■ TO-DO ITEM ■
Rewrite all of the material below with every "Ferrule Mate" changed to "Ferrule Cap" and nothing else altered. Leave out the pictures.

Text read from each page:
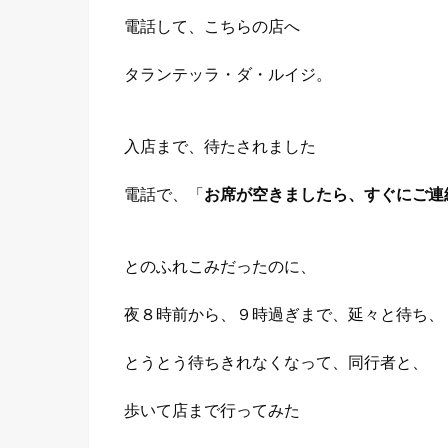
電話して、こちらの店へ
タランテッラ・ダ・ルイジ。
入店まで、待たされました
電話で、「
お席が空きましたら、すぐにご連
とのふれこみだったのに、
夜８時前から、９時過ぎまで、延々と待ち、
とうとう待ちきれなくなって、同行者と、
歩いて店まで行ってみた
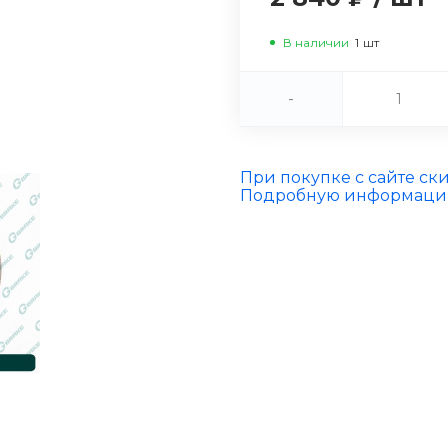
В наличии
1
шт
-
При покупке с сайте ск
Подробную информацию 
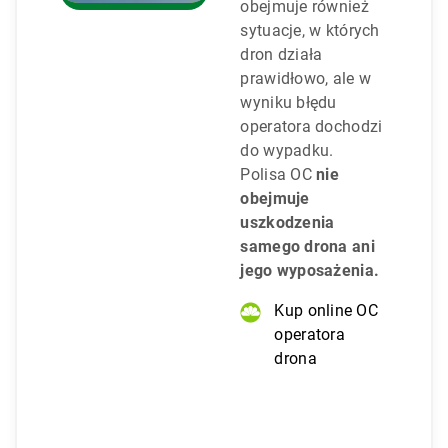
obejmuje również
sytuacje, w których
dron działa
prawidłowo, ale w
wyniku błędu
operatora dochodzi
do wypadku.
Polisa OC
nie
obejmuje
uszkodzenia
samego drona ani
jego wyposażenia.
Kup online OC
operatora
drona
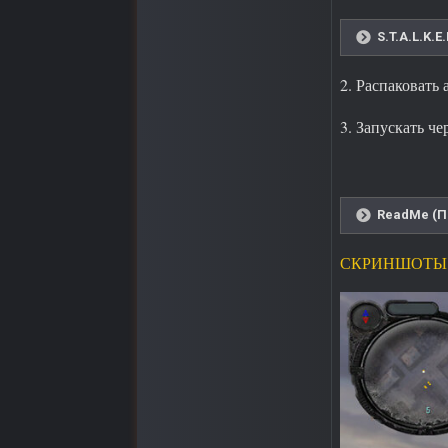
S.T.A.L.K.
2. Распаковать 
3. Запускать ч
ReadMe (П
СКРИНШОТЫ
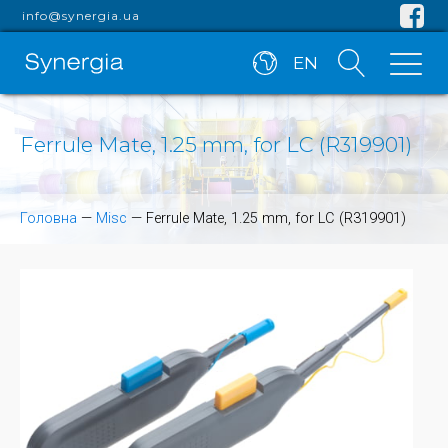
info@synergia.ua
EN
Ferrule Mate, 1.25 mm, for LC (R319901)
Головна
—
Misc
—
Ferrule Mate, 1.25 mm, for LC (R319901)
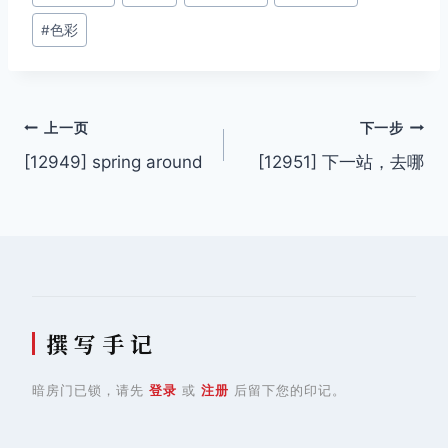
签：
#
色彩
文
上一页
下一步
[12949] spring around
[12951] 下一站，去哪
章
导
航
撰 写 手 记
暗房门已锁，请先
登录
或
注册
后留下您的印记。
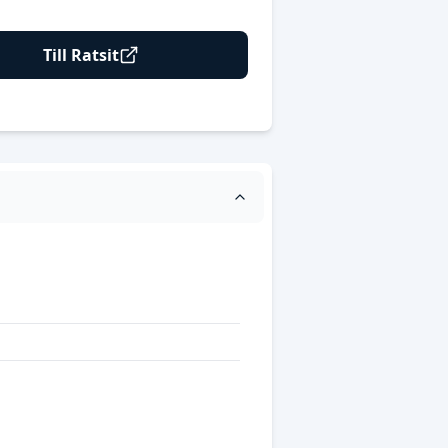
Till Ratsit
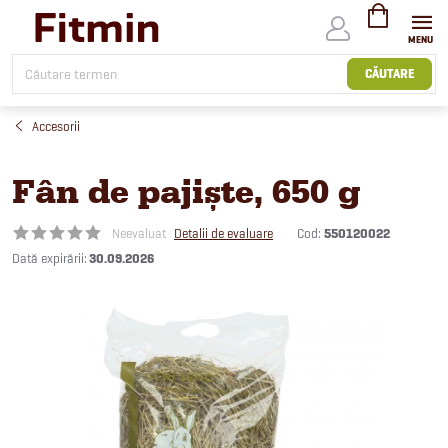
Treci
la
conținut
COŞ
DE
CĂUTARE
CUMPĂRĂTUR
Accesorii
Fân de pajiște, 650 g
Cod:
550120022
Neevaluat
Detalii de evaluare
30.09.2026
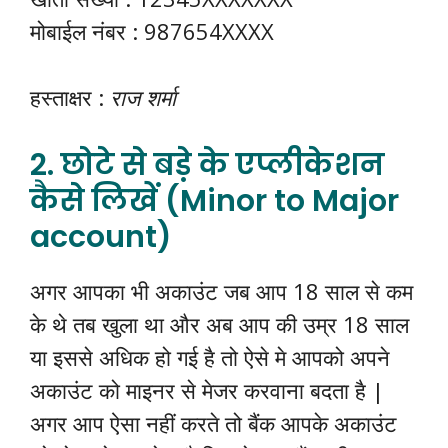
मोबाईल नंबर : 987654XXXX
हस्ताक्षर :
राज शर्मा
2. छोटे से बड़े के एप्लीकेशन
कैसे लिखें (Minor to Major
account)
अगर आपका भी अकाउंट जब आप 18 साल से कम
के थे तब खुला था और अब आप की उम्र 18 साल
या इससे अधिक हो गई है तो ऐसे मे आपको अपने
अकाउंट को माइनर से मेजर करवाना बदता है |
अगर आप ऐसा नहीं करते तो बैंक आपके अकाउंट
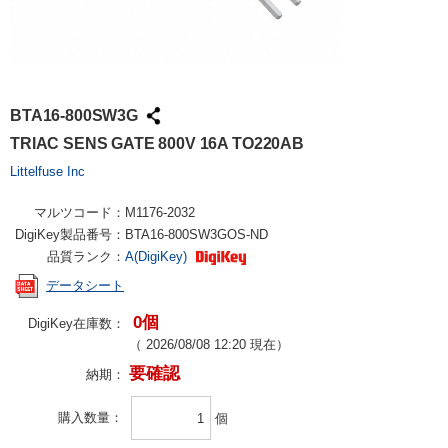
BTA16-800SW3G
TRIAC SENS GATE 800V 16A TO220AB
Littelfuse Inc
マルツコード：
M1176-2032
DigiKey製品番号：
BTA16-800SW3GOS-ND
品質ランク：
A(DigiKey)
データシート
0個
DigiKey在庫数：
（
2026/08/08 12:20
現在）
要確認
納期：
購入数量
個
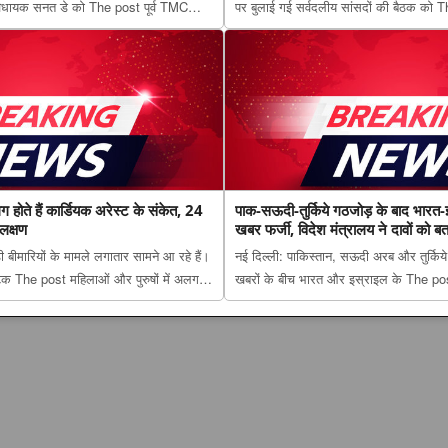
ेस विधायक सनत डे को The post पूर्व TMC
पर बुलाई गई सर्वदलीय सांसदों की बैठक को
ूली और चुनाव बाद हिंसा के आरोपों में पुलिस
सर्वदलीय बैठक को बड़ा झटका, परिसीमन पर 3
first on The Lucknow Tribune....
DMK-AIADMK भी दूर appeared first on
ग होते हैं कार्डियक अरेस्ट के संकेत, 24
पाक-सऊदी-तुर्किये गठजोड़ के बाद भारत-
 लक्षण
खबर फर्जी, विदेश मंत्रालय ने दावों को बत
ड़ी बीमारियों के मामले लगातार सामने आ रहे हैं।
नई दिल्ली: पाकिस्तान, सऊदी अरब और तुर्किये क
टैक The post महिलाओं और पुरुषों में अलग
खबरों के बीच भारत और इस्राइल के The pos
ंकेत, 24 घंटे पहले दिख सकते हैं ये लक्षण
के बाद भारत-इस्राइल रक्षा डील की खबर फर्जी,
ucknow Tribune. ...
बताया ‘फेक न्यूज’ appeared first on The 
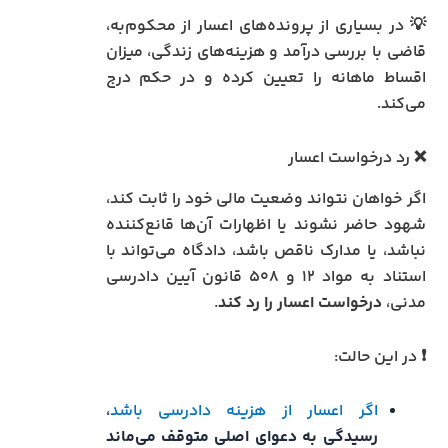
💡 در بسیاری از پرونده‌های اعسار از محکوم‌به،
قاضی با بررسی درآمد و هزینه‌های زندگی، میزان
اقساط ماهانه را تعیین کرده و در حکم درج
می‌کند.
❌ رد درخواست اعسار
اگر خواهان نتواند وضعیت مالی خود را ثابت کند،
شهود حاضر نشوند یا اظهارات آن‌ها قانع‌کننده
نباشد، یا مدارک ناقص باشد، دادگاه می‌تواند با
استناد به مواد ۱۲ و ۵۰۸ قانون آیین دادرسی
مدنی،
درخواست اعسار را رد کند
.
❗ در این حالت:
اگر اعسار از هزینه دادرسی باشد
،
رسیدگی به دعوای اصلی متوقف می‌ماند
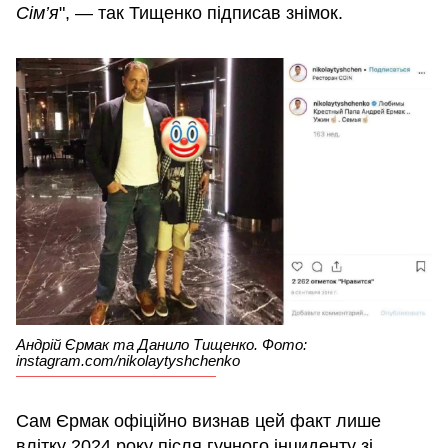
Сім’я
", — так Тищенко підписав знімок.
Андрій Єрмак та Данило Тищенко. Фото:
instagram.com/nikolaytyshchenko
Сам Єрмак офіційно визнав цей факт лише
влітку 2024 року після гучного інциденту зі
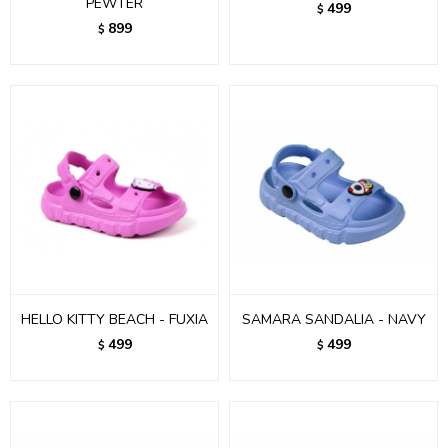
PEWTER
499
$
899
$
HELLO KITTY BEACH - FUXIA
SAMARA SANDALIA - NAVY
499
499
$
$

■ RESULT BELOW ■
電話して、こちらの店へ
タランテッラ・ダ・ルイジ。
入店まで、待たされました
電話で、「
お席が空きましたら、すぐにご連
とのふれこみだったのに、
夜８時前から、９時過ぎまで、延々と待ち、
とうとう待ちきれなくなって、同行者と、
歩いて店まで行ってみた
В наличии
1
шт
-
При покупке с сайте ск
Подробную информацию 
obejmuje również
sytuacje, w których
dron działa
prawidłowo, ale w
wyniku błędu
operatora dochodzi
do wypadku.
Polisa OC
nie
obejmuje
uszkodzenia
samego drona ani
jego wyposażenia.
Kup online OC
operatora
drona
S.T.A.L.K.
2. Распаковать 
3. Запускать ч
ReadMe (П
СКРИНШОТЫ
info@synergia.ua
EN
Ferrule Cap, 1.25 mm, for LC (R319901)
Головна
—
Misc
—
Ferrule Cap, 1.25 mm, for LC (R319901)
签：
#
色彩
文
上一页
下一步
[12949] spring around
[12951] 下一站，去哪
章
导
航
撰 写 手 记
暗房门已锁，请先
登录
或
注册
后留下您的印记。
Till Ratsit
Treci
la
conținut
COŞ
DE
CĂUTARE
CUMPĂRĂTUR
Accesorii
Fân de pajiște, 650 g
Cod:
550120022
Neevaluat
Detalii de evaluare
30.09.2026
मोबाईल नंबर : 987654XXXX
हस्ताक्षर :
राज शर्मा
2. छोटे से बड़े के एप्लीकेशन
कैसे लिखें (Minor to Major
account)
अगर आपका भी अकाउंट जब आप 18 साल से कम
के थे तब खुला था और अब आप की उम्र 18 साल
या इससे अधिक हो गई है तो ऐसे मे आपको अपने
अकाउंट को माइनर से मेजर करवाना बदता है |
अगर आप ऐसा नहीं करते तो बैंक आपके अकाउंट
BTA16-800SW3G
TRIAC SENS GATE 800V 16A TO220AB
Littelfuse Inc
マルツコード：
M1176-2032
DigiKey製品番号：
BTA16-800SW3GOS-ND
品質ランク：
A(DigiKey)
データシート
0個
DigiKey在庫数：
（
2026/08/08 12:20
現在）
要確認
納期：
購入数量
個
ेस विधायक सनत डे को The post पूर्व TMC
पर बुलाई गई सर्वदलीय सांसदों की बैठक को
ूली और चुनाव बाद हिंसा के आरोपों में पुलिस
सर्वदलीय बैठक को बड़ा झटका, परिसीमन पर 3
first on The Lucknow Tribune....
DMK-AIADMK भी दूर appeared first on
ग होते हैं कार्डियक अरेस्ट के संकेत, 24
पाक-सऊदी-तुर्किये गठजोड़ के बाद भारत-
 लक्षण
खबर फर्जी, विदेश मंत्रालय ने दावों को बत
ड़ी बीमारियों के मामले लगातार सामने आ रहे हैं।
नई दिल्ली: पाकिस्तान, सऊदी अरब और तुर्किये क
टैक The post महिलाओं और पुरुषों में अलग
खबरों के बीच भारत और इस्राइल के The pos
ंकेत, 24 घंटे पहले दिख सकते हैं ये लक्षण
के बाद भारत-इस्राइल रक्षा डील की खबर फर्जी,
ucknow Tribune. ...
बताया ‘फेक न्यूज’ appeared first on The 
💡 در بسیاری از پرونده‌های اعسار از محکوم‌به،
قاضی با بررسی درآمد و هزینه‌های زندگی، میزان
اقساط ماهانه را تعیین کرده و در حکم درج
می‌کند.
❌ رد درخواست اعسار
اگر خواهان نتواند وضعیت مالی خود را ثابت کند،
شهود حاضر نشوند یا اظهارات آن‌ها قانع‌کننده
نباشد، یا مدارک ناقص باشد، دادگاه می‌تواند با
استناد به مواد ۱۲ و ۵۰۸ قانون آیین دادرسی
مدنی،
درخواست اعسار را رد کند
.
❗ در این حالت:
اگر اعسار از هزینه دادرسی باشد
،
رسیدگی به دعوای اصلی متوقف می‌ماند
Сім’я
", — так Тищенко підписав знімок.
Андрій Єрмак та Данило Тищенко. Фото:
instagram.com/nikolaytyshchenko
Сам Єрмак офіційно визнав цей факт лише
влітку 2024 року після гучного інциденту зі
PEWTER
499
$
899
$
HELLO KITTY BEACH - FUXIA
SAMARA SANDALIA - NAVY
499
499
$
$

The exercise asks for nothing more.